0.726t^{2}-0.91t-1.342-\left(-1.342\right)=-\left(-1.342\right)

Add 1.342 to both sides of the equation.

0.726t^{2}-0.91t=-\left(-1.342\right)

Subtracting -1.342 from itself leaves 0.

0.726t^{2}-0.91t=1.342

Subtract -1.342 from 0.

\frac{0.726t^{2}-0.91t}{0.726}=\frac{1.342}{0.726}

Divide both sides of the equation by 0.726, which is the same as multiplying both sides by the reciprocal of the fraction.

t^{2}+\left(-\frac{0.91}{0.726}\right)t=\frac{1.342}{0.726}

Dividing by 0.726 undoes the multiplication by 0.726.

t^{2}-\frac{455}{363}t=\frac{1.342}{0.726}

Divide -0.91 by 0.726 by multiplying -0.91 by the reciprocal of 0.726.

t^{2}-\frac{455}{363}t=\frac{61}{33}

Divide 1.342 by 0.726 by multiplying 1.342 by the reciprocal of 0.726.

t^{2}-\frac{455}{363}t+\left(-\frac{455}{726}\right)^{2}=\frac{61}{33}+\left(-\frac{455}{726}\right)^{2}

Divide -\frac{455}{363}, the coefficient of the x term, by 2 to get -\frac{455}{726}. Then add the square of -\frac{455}{726} to both sides of the equation. This step makes the left hand side of the equation a perfect square.

t^{2}-\frac{455}{363}t+\frac{207025}{527076}=\frac{61}{33}+\frac{207025}{527076}

Square -\frac{455}{726} by squaring both the numerator and the denominator of the fraction.

t^{2}-\frac{455}{363}t+\frac{207025}{527076}=\frac{1181317}{527076}

Add \frac{61}{33} to \frac{207025}{527076} by finding a common denominator and adding the numerators.
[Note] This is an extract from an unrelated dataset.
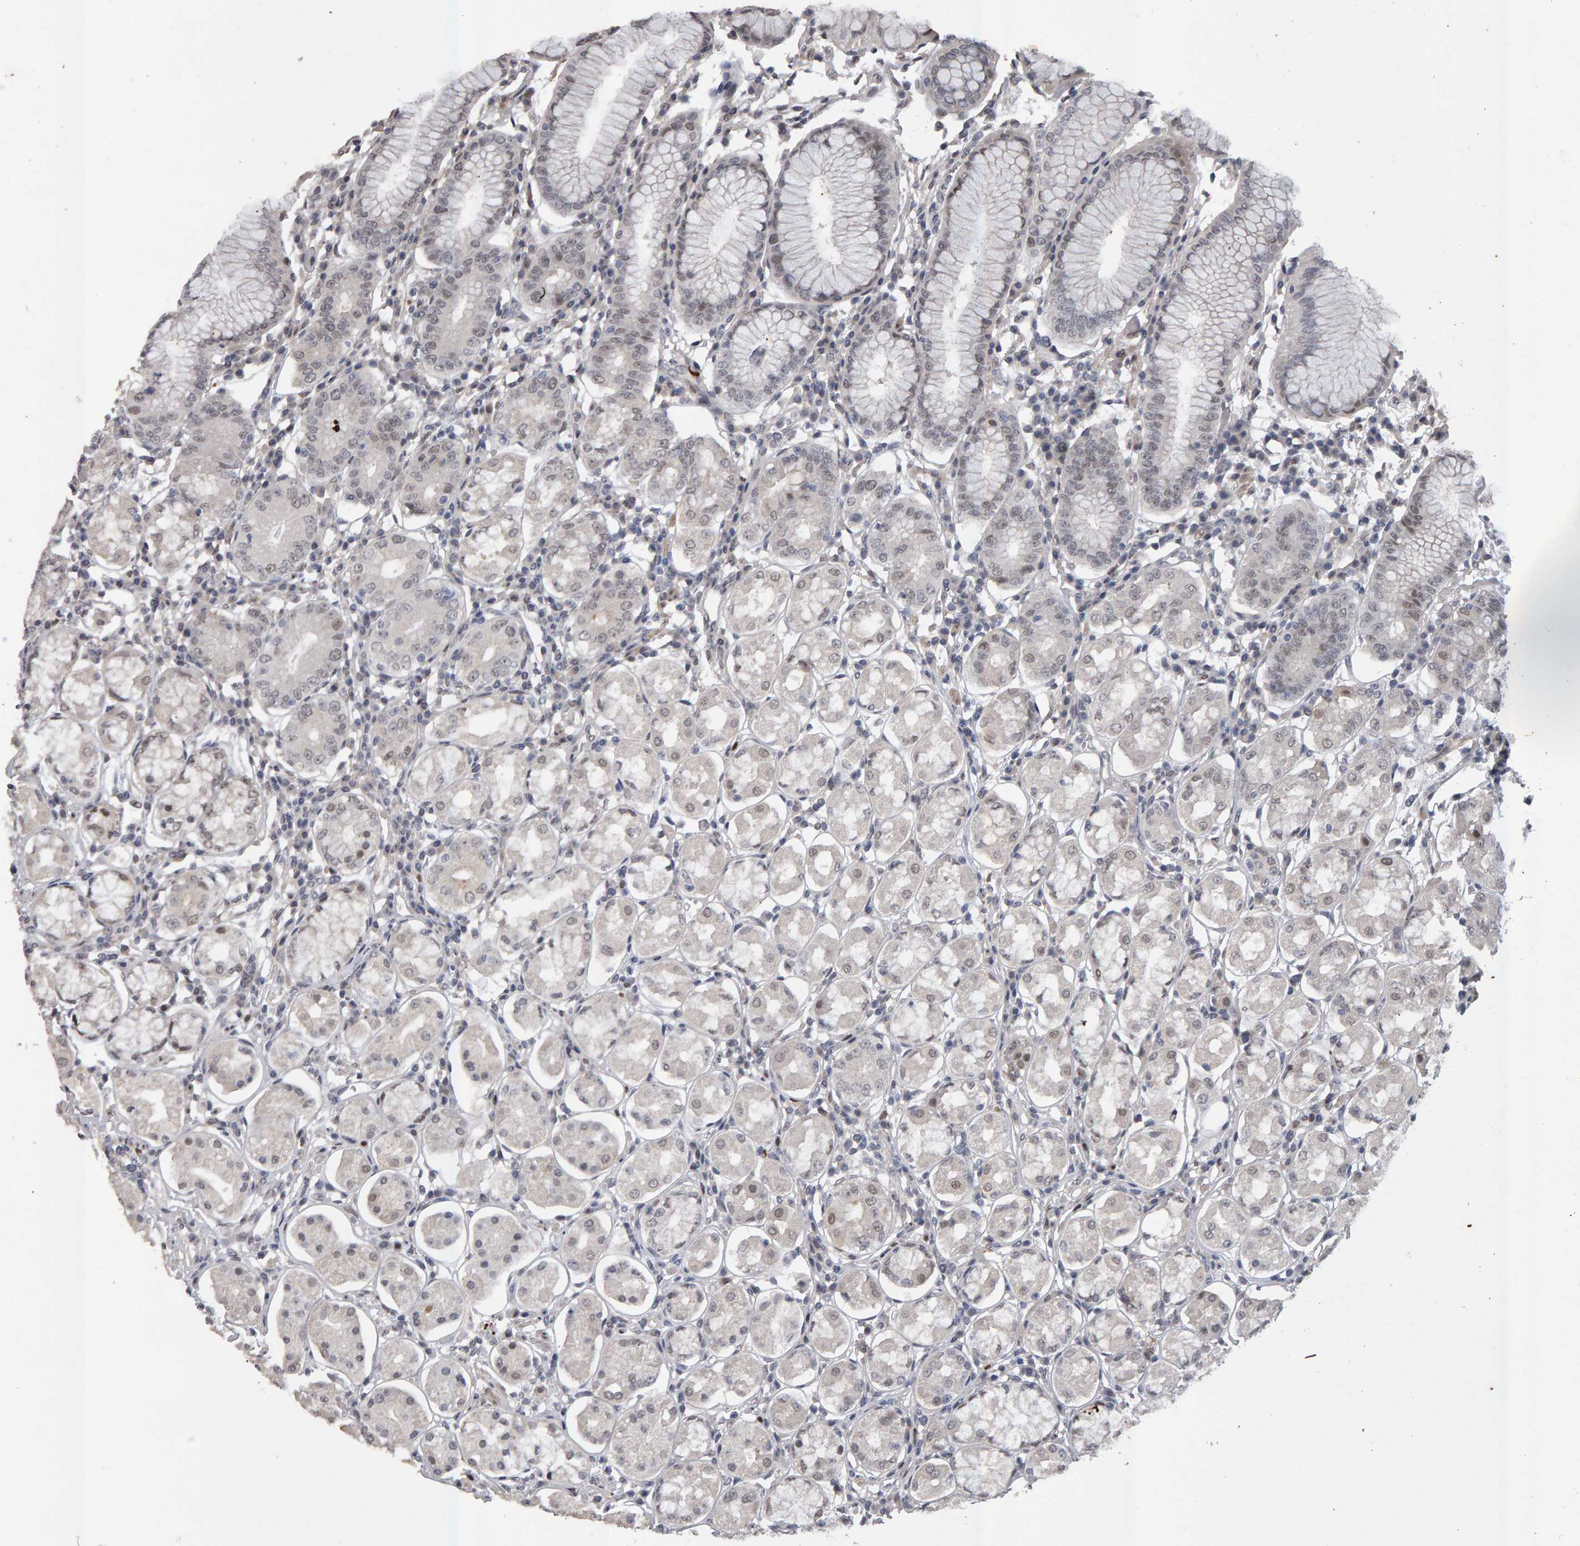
{"staining": {"intensity": "weak", "quantity": "25%-75%", "location": "nuclear"}, "tissue": "stomach", "cell_type": "Glandular cells", "image_type": "normal", "snomed": [{"axis": "morphology", "description": "Normal tissue, NOS"}, {"axis": "topography", "description": "Stomach"}, {"axis": "topography", "description": "Stomach, lower"}], "caption": "About 25%-75% of glandular cells in unremarkable human stomach demonstrate weak nuclear protein positivity as visualized by brown immunohistochemical staining.", "gene": "IPO8", "patient": {"sex": "female", "age": 56}}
Then reduce the fraction to lowest terms if possible.

\left(t-\frac{455}{726}\right)^{2}=\frac{1181317}{527076}

Factor t^{2}-\frac{455}{363}t+\frac{207025}{527076}. In general, when x^{2}+bx+c is a perfect square, it can always be factored as \left(x+\frac{b}{2}\right)^{2}.

\sqrt{\left(t-\frac{455}{726}\right)^{2}}=\sqrt{\frac{1181317}{527076}}

Take the square root of both sides of the equation.

t-\frac{455}{726}=\frac{\sqrt{1181317}}{726} t-\frac{455}{726}=-\frac{\sqrt{1181317}}{726}

Simplify.

t=\frac{\sqrt{1181317}+455}{726} t=\frac{455-\sqrt{1181317}}{726}

Add \frac{455}{726} to both sides of the equation.